The Color of COVID

5-16

Color

March 26, 2020

Scarlet: The color of the bubbles that are blooming all over the Johns Hopkins COVID-19 Map. At the beginning they were all islands, the space between them waiting in gray, but now they have expanded. Overlapping circles produce crescents of varying intensities. Scarlet overlays scarlet on my screen.

Blue: The color Joni Mitchell dedicated “Blue” to, an album I listened to today. My cat watched as I picked up a dusty guitar that I usually don’t have time to play and plunked out one of my favorites.

App-Store-Blue: The color of Zoom’s application icon, which is bobbing at the bottom of my screen, reminding me it is my only conduit to the world outside my apartment.

Taupe: The hue of my coffee, which I drink before going nowhere, stirring up feelings of normalcy.

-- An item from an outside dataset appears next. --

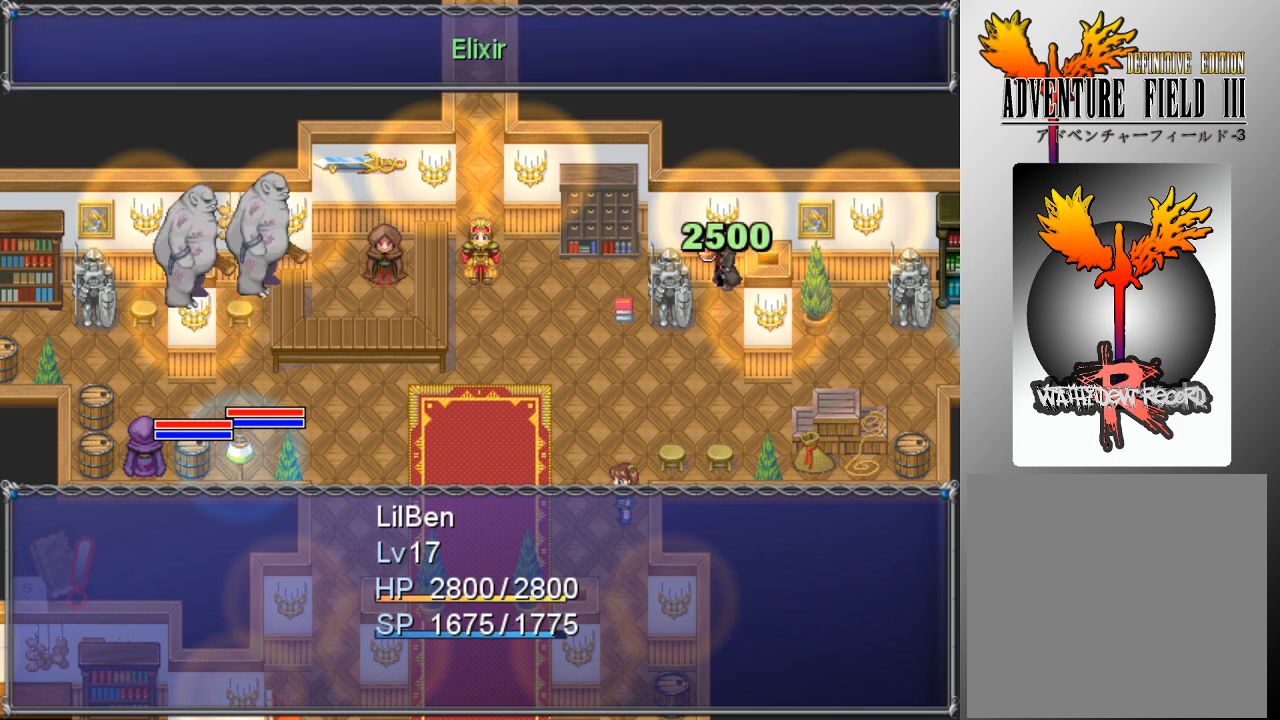
{"buttons": [], "left_stick": "center", "events": []}
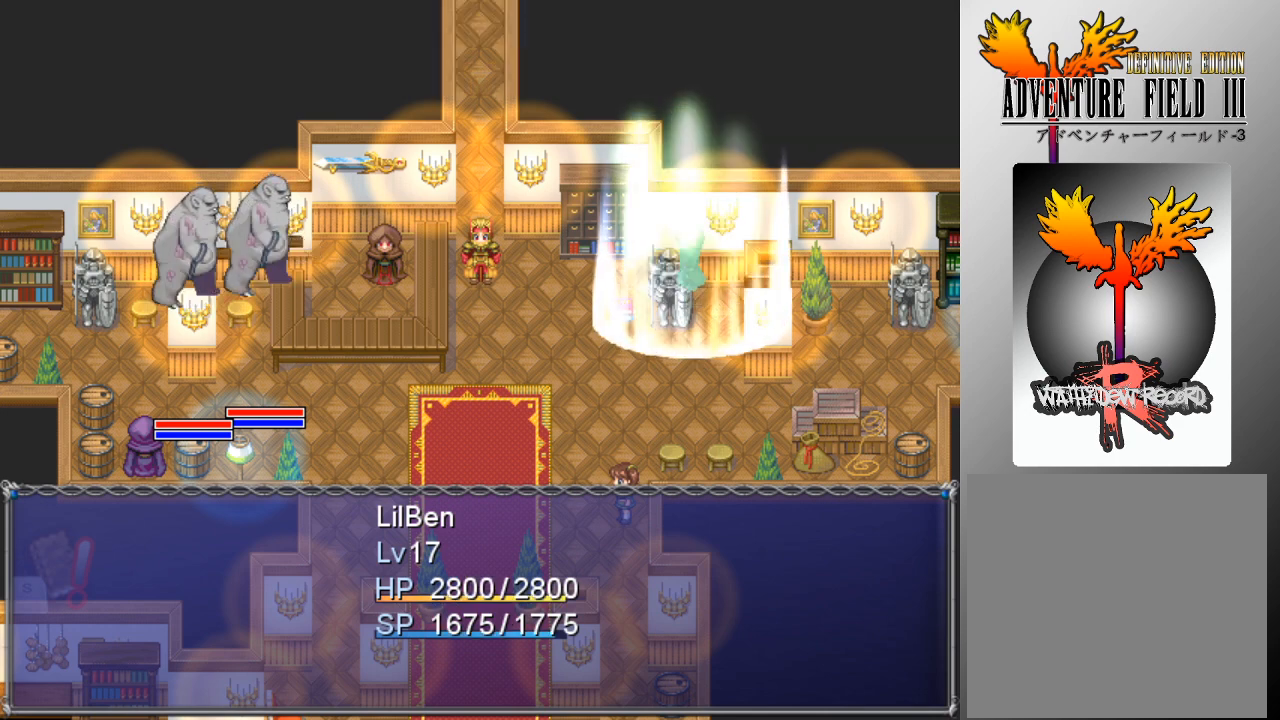
{"buttons": [], "left_stick": "center", "events": []}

Seafoam Green: The color of the small bottle of Purell I’ve been keeping in my coat pocket. Until now I tried not to use the stuff. I figured most microbes were good, like the ones that live in our gut or make bread rise or beer fizz. What I mean to say, I guess, is that I still think most of what Purell kills is worth keeping around, and that I’m scared of how sterile life is rapidly becoming.

Dusty White: The color of N95 masks. My dad sent me a handful of them loose in a shipping envelope. The smell reminds me of Building Project, the relief that I felt when summer came last year, how I would find them stuffed into the pockets of my jeans when I did laundry, coated in construction chalk and dirt.

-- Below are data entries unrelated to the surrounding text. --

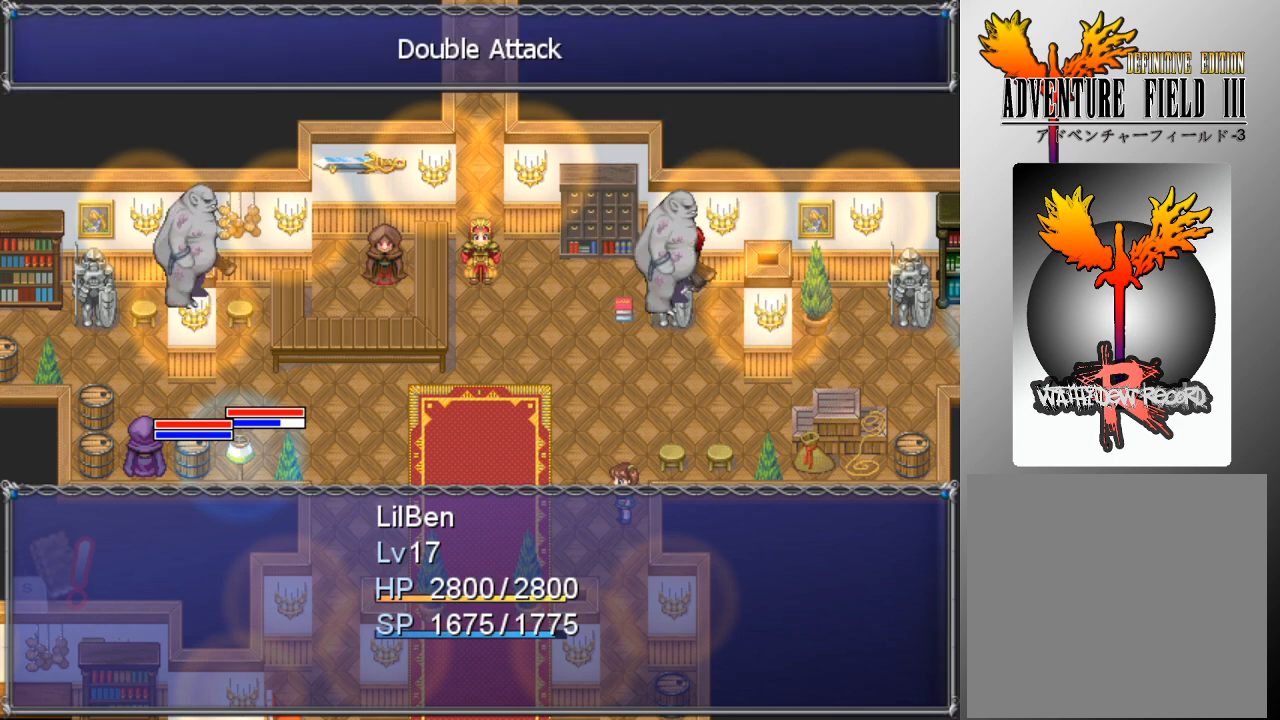
{"buttons": [], "left_stick": "center", "events": []}
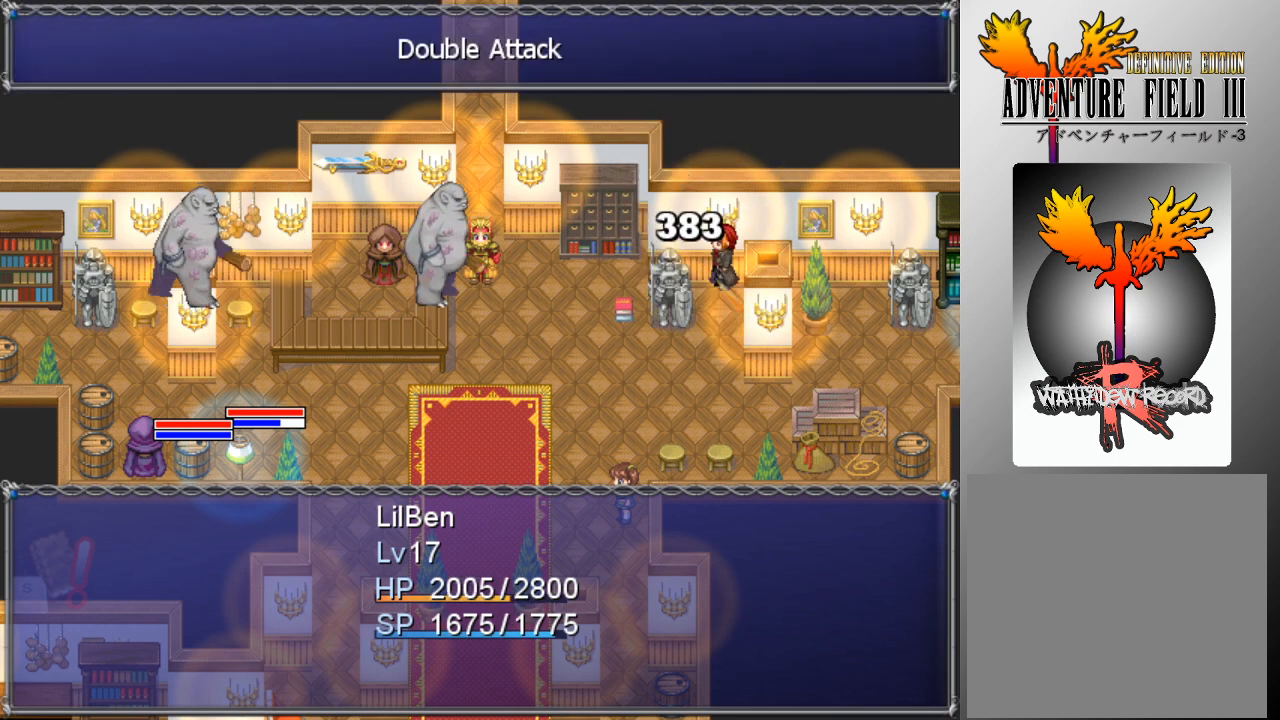
{"buttons": [], "left_stick": "center", "events": []}
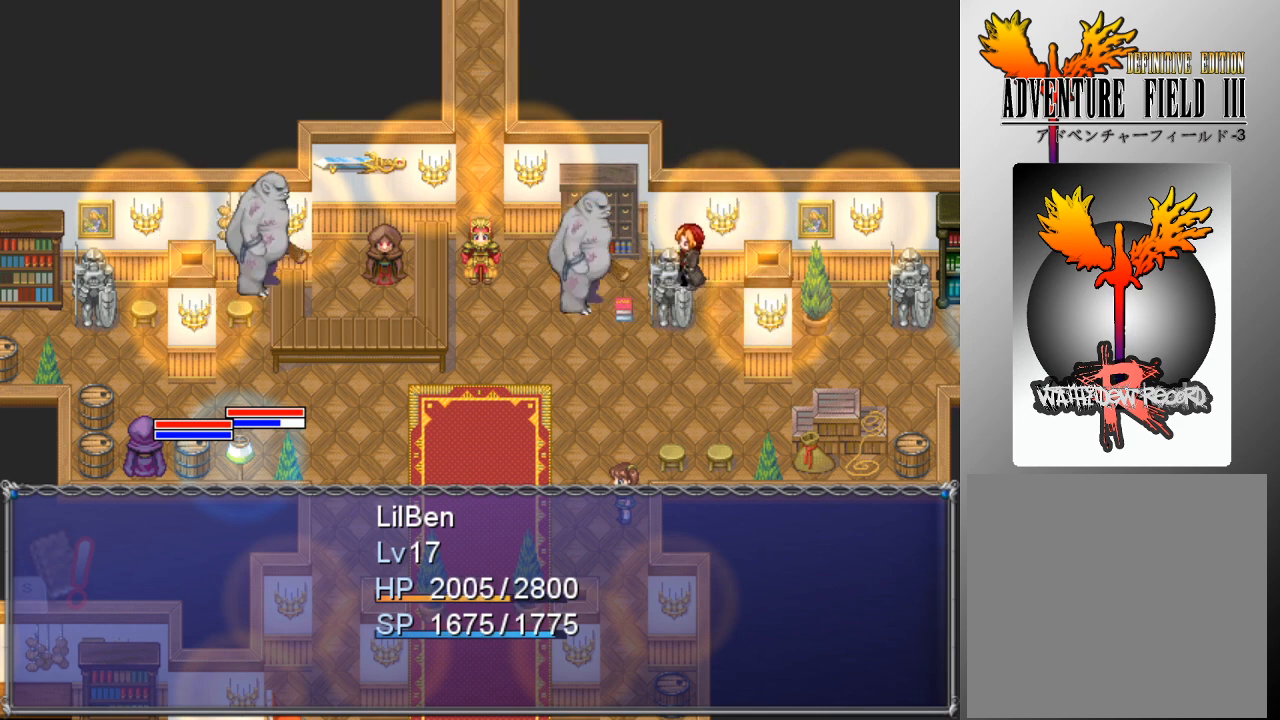
{"buttons": [], "left_stick": "center", "events": []}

Red: The color of so many media company logos. I’ve watched less Netflix than I might have hoped and more CNN. Red marquees cross the screen with a deluge of information so hard to keep up with that I have taken to knitting when I’m too saturated to take any more. Each row feels like the expulsion of some small portion of my anxiety. When I’m done, I will have a shirt: a wearable testament to my unease.

Butter Yellow: The color of the unknowing daffodils that are poking up out of the ground in expectation of April, soon to be devastated when we do not celebrate their arrival by huddling together on the steps of Rudolph Hall sipping iced coffees
this year.

Bright Green: The color of FaceTime’s accept button. I’ve talked to more of my friends in the last couple of weeks than I have since I got to YSoA. Nothing has changed about the distances between most of us. None of them are architects, but all are very curious how we could possibly finish the semester remotely. Today Erika asked, “how can you study space through a computer? They
flatten everything.”

Brownish-Red: The color of the brick wall that makes up half of the view out of the window next to my makeshift studio space, which is also my partner’s desk, which is also our dining room table. The other half is a busy parking lot within which there are cars mysteriously pulling in and out, construction workers coming and going and squirrels chasing one another up and down trees. The brick wall, on the other hand, is the same almost all the time.